Instructions for the task: The expected copy holds every entry exactly and none of the pictures.
[[ Working data open ]]
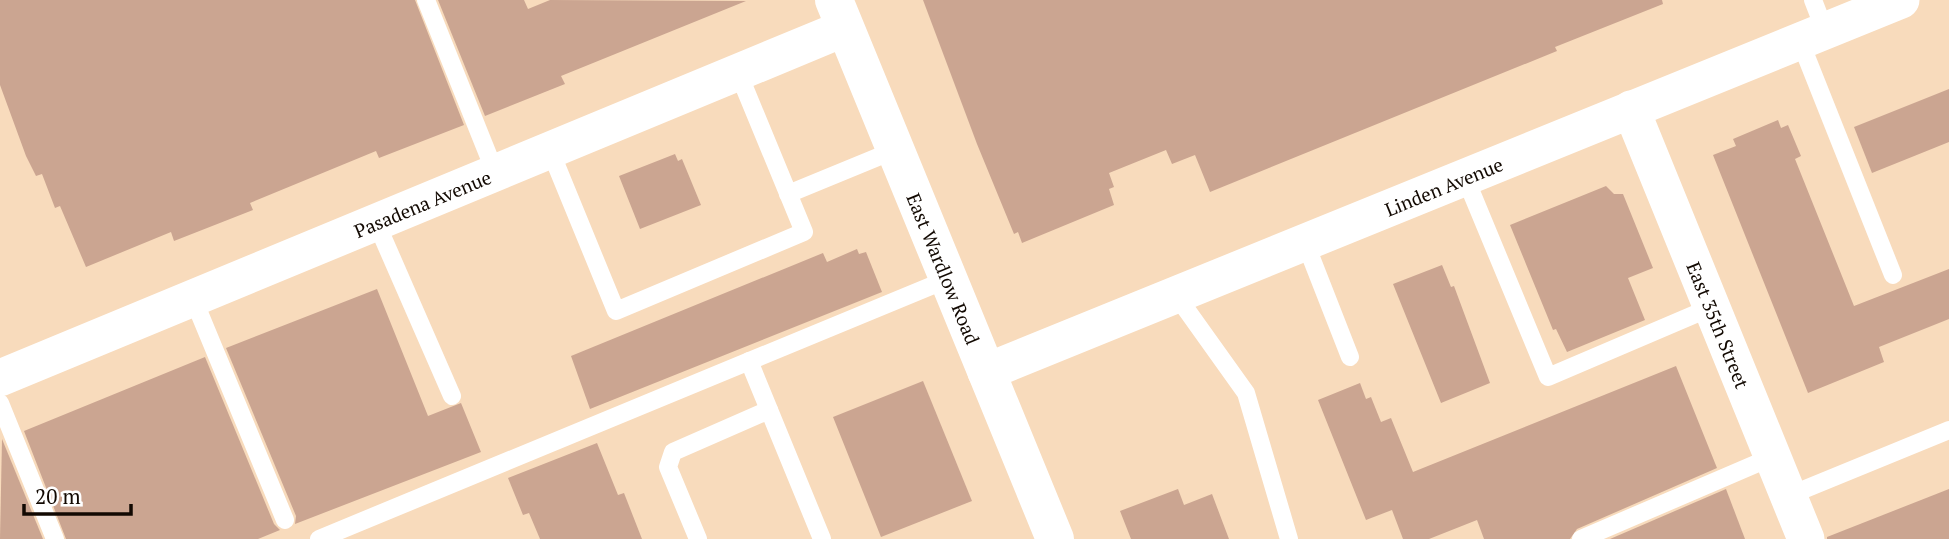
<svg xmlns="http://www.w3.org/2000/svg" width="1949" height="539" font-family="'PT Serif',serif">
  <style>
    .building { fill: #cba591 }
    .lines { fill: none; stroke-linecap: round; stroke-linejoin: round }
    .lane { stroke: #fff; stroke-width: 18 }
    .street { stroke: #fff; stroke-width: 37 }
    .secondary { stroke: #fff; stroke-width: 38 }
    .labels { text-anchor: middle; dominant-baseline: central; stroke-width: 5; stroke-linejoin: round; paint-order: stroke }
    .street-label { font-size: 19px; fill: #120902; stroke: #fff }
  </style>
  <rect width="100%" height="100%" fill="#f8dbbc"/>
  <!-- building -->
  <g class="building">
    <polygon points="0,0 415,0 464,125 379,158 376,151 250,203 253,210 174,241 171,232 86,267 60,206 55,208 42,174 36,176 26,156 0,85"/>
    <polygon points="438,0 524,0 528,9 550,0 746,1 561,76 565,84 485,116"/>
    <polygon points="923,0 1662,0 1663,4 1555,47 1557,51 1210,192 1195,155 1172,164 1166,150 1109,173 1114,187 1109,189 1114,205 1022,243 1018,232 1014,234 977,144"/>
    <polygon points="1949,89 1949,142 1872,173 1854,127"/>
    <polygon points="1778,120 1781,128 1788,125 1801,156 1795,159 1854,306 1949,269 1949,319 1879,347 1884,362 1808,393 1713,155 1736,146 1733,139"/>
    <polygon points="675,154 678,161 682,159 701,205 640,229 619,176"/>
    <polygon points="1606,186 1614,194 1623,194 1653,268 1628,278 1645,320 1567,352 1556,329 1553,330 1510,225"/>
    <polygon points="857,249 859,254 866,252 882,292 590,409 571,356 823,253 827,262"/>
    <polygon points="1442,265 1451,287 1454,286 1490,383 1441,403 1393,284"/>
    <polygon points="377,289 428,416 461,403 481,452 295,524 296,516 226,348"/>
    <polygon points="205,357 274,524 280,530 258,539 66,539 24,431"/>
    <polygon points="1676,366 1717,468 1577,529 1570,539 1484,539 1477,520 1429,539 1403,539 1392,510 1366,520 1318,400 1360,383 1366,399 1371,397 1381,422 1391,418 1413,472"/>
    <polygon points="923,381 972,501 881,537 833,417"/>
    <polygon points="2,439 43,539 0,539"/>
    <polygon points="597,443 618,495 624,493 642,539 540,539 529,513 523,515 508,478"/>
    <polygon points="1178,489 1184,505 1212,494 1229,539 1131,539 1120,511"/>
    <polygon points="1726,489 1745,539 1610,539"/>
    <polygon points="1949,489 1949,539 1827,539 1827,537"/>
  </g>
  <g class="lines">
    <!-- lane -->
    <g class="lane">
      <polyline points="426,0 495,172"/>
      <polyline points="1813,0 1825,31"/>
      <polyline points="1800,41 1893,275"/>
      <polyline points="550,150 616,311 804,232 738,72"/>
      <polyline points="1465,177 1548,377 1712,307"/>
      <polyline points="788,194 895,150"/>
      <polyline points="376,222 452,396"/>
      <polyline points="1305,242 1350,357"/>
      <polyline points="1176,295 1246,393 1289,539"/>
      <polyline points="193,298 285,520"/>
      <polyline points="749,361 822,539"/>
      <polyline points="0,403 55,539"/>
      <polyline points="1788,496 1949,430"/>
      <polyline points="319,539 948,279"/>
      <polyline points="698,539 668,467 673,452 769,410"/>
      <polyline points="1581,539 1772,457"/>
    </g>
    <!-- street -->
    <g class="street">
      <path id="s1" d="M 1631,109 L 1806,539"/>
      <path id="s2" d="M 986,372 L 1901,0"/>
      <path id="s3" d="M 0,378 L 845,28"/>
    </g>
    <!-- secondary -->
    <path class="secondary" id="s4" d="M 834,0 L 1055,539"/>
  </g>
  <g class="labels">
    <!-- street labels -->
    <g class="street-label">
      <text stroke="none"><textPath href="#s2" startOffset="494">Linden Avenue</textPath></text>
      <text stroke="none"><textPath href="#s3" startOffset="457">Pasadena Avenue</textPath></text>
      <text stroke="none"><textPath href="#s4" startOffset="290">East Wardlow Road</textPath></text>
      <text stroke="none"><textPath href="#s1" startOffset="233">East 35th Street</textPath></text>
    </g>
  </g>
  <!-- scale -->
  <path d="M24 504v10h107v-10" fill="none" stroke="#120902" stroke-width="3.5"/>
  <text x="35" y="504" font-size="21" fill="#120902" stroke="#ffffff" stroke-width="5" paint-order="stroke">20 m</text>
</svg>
[[ Working data closed ]]
Exercise result:
<svg xmlns="http://www.w3.org/2000/svg" width="1949" height="539" font-family="'PT Serif',serif">
  <style>
    .building { fill: #cba591 }
    .lines { fill: none; stroke-linecap: round; stroke-linejoin: round }
    .lane { stroke: #fff; stroke-width: 18 }
    .street { stroke: #fff; stroke-width: 37 }
    .secondary { stroke: #fff; stroke-width: 38 }
    .labels { text-anchor: middle; dominant-baseline: central; stroke-width: 5; stroke-linejoin: round; paint-order: stroke }
    .street-label { font-size: 19px; fill: #120902; stroke: #fff }
  </style>
  <rect width="100%" height="100%" fill="#f8dbbc"/>
  <!-- building -->
  <g class="building">
    <polygon points="0,0 415,0 464,125 379,158 376,151 250,203 253,210 174,241 171,232 86,267 60,206 55,208 42,174 36,176 26,156 0,85"/>
    <polygon points="438,0 524,0 528,9 550,0 746,1 561,76 565,84 485,116"/>
    <polygon points="923,0 1662,0 1663,4 1555,47 1557,51 1210,192 1195,155 1172,164 1166,150 1109,173 1114,187 1109,189 1114,205 1022,243 1018,232 1014,234 977,144"/>
    <polygon points="1949,89 1949,142 1872,173 1854,127"/>
    <polygon points="1778,120 1781,128 1788,125 1801,156 1795,159 1854,306 1949,269 1949,319 1879,347 1884,362 1808,393 1713,155 1736,146 1733,139"/>
    <polygon points="675,154 678,161 682,159 701,205 640,229 619,176"/>
    <polygon points="1606,186 1614,194 1623,194 1653,268 1628,278 1645,320 1567,352 1556,329 1553,330 1510,225"/>
    <polygon points="857,249 859,254 866,252 882,292 590,409 571,356 823,253 827,262"/>
    <polygon points="1442,265 1451,287 1454,286 1490,383 1441,403 1393,284"/>
    <polygon points="377,289 428,416 461,403 481,452 295,524 296,516 226,348"/>
    <polygon points="205,357 274,524 280,530 258,539 66,539 24,431"/>
    <polygon points="1676,366 1717,468 1577,529 1570,539 1484,539 1477,520 1429,539 1403,539 1392,510 1366,520 1318,400 1360,383 1366,399 1371,397 1381,422 1391,418 1413,472"/>
    <polygon points="923,381 972,501 881,537 833,417"/>
    <polygon points="2,439 43,539 0,539"/>
    <polygon points="597,443 618,495 624,493 642,539 540,539 529,513 523,515 508,478"/>
    <polygon points="1178,489 1184,505 1212,494 1229,539 1131,539 1120,511"/>
    <polygon points="1726,489 1745,539 1610,539"/>
    <polygon points="1949,489 1949,539 1827,539 1827,537"/>
  </g>
  <g class="lines">
    <!-- lane -->
    <g class="lane">
      <polyline points="426,0 495,172"/>
      <polyline points="1813,0 1825,31"/>
      <polyline points="1800,41 1893,275"/>
      <polyline points="550,150 616,311 804,232 738,72"/>
      <polyline points="1465,177 1548,377 1712,307"/>
      <polyline points="788,194 895,150"/>
      <polyline points="376,222 452,396"/>
      <polyline points="1305,242 1350,357"/>
      <polyline points="1176,295 1246,393 1289,539"/>
      <polyline points="193,298 285,520"/>
      <polyline points="749,361 822,539"/>
      <polyline points="0,403 55,539"/>
      <polyline points="1788,496 1949,430"/>
      <polyline points="319,539 948,279"/>
      <polyline points="698,539 668,467 673,452 769,410"/>
      <polyline points="1581,539 1772,457"/>
    </g>
    <!-- street -->
    <g class="street">
      <path id="s1" d="M 1631,109 L 1806,539"/>
      <path id="s2" d="M 986,372 L 1901,0"/>
      <path id="s3" d="M 0,378 L 845,28"/>
    </g>
    <!-- secondary -->
    <path class="secondary" id="s4" d="M 834,0 L 1055,539"/>
  </g>
  <g class="labels">
    <!-- street labels -->
    <g class="street-label">
      <text stroke="none"><textPath href="#s2" startOffset="494">Linden Avenue</textPath></text>
      <text stroke="none"><textPath href="#s3" startOffset="457">Pasadena Avenue</textPath></text>
      <text stroke="none"><textPath href="#s4" startOffset="290">East Wardlow Road</textPath></text>
      <text stroke="none"><textPath href="#s1" startOffset="233">East 35th Street</textPath></text>
    </g>
  </g>
  <!-- scale -->
  <path d="M24 504v10h107v-10" fill="none" stroke="#120902" stroke-width="3.5"/>
  <text x="35" y="504" font-size="21" fill="#120902" stroke="#ffffff" stroke-width="5" paint-order="stroke">20 m</text>
</svg>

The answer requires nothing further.